KARACHI: After relying on estimates for more than 14 years, Pakistan is going to carry out a census of its livestock this year, officials have confirmed. 
Pakistan’s economy significantly relies on agricultural production, which in the previous fiscal year contributed 19 percent of the country’s gross domestic product (GDP), according to the finance ministry’s Economic Survey 2020-21. Livestock is its largest subsector having a 60 percent share in agriculture value addition.
More than 8 million rural families are engaged in livestock production and derive some 35-40 percent of their income from it. Gross value addition of livestock was Rs1.5 trillion in the fiscal year 2020-21.
Despite this huge contribution, no livestock census has been carried out since 2006.
“Pakistan Statistic Bureau has plans to conduct integrated census for Agriculture and Livestock during financial year 2021-22,” the Ministry of National Food Security and Research (MNFSR) has told Arab News.
While the Economic Survey 2020-21 recorded 51.5 million cattle, 42.4 million buffaloes, 80.3 million goats, 5.6 million donkeys, 400,000 horses and 200,000 mules, the figures are estimates based on the 1996-2006 inter-census growth rate which, experts argue, does not represent the country’s actual animal population growth. 
“No census has been conducted after 2006 but the estimates are being made while sitting in offices.

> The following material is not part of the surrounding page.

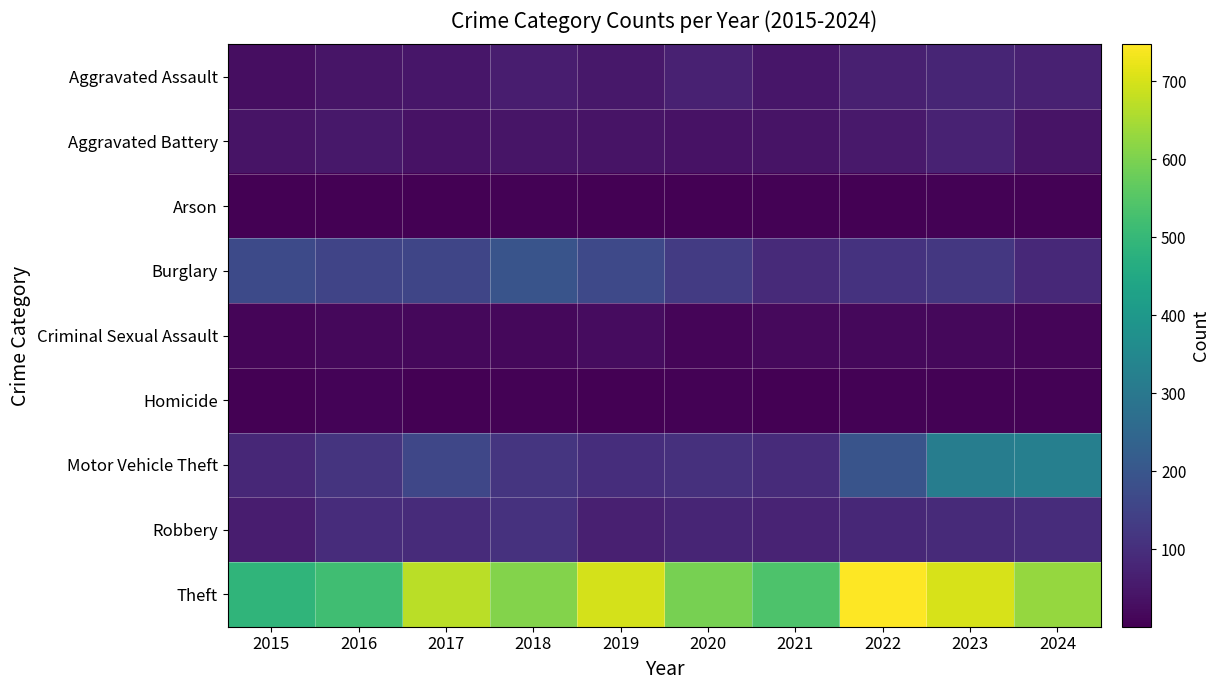

Which series changed the most between 2020 and 2024?

Motor Vehicle Theft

That has no value,” Talat Naseer Pasha, vice chancellor of the University of Education, a public research university in Lahore, told Arab News.
For Dr. Jasir Aftab, a veterinary and husbandry analyst, policy making in the absence of actual data may be inaccurate and does not allow the sector to realize its growth and export potential.
“Due to lack of actual data the policy making and allocations for the animal related project could not be made properly,” he said. “That is why the country still could not harness the full potential of the country’s livestock.”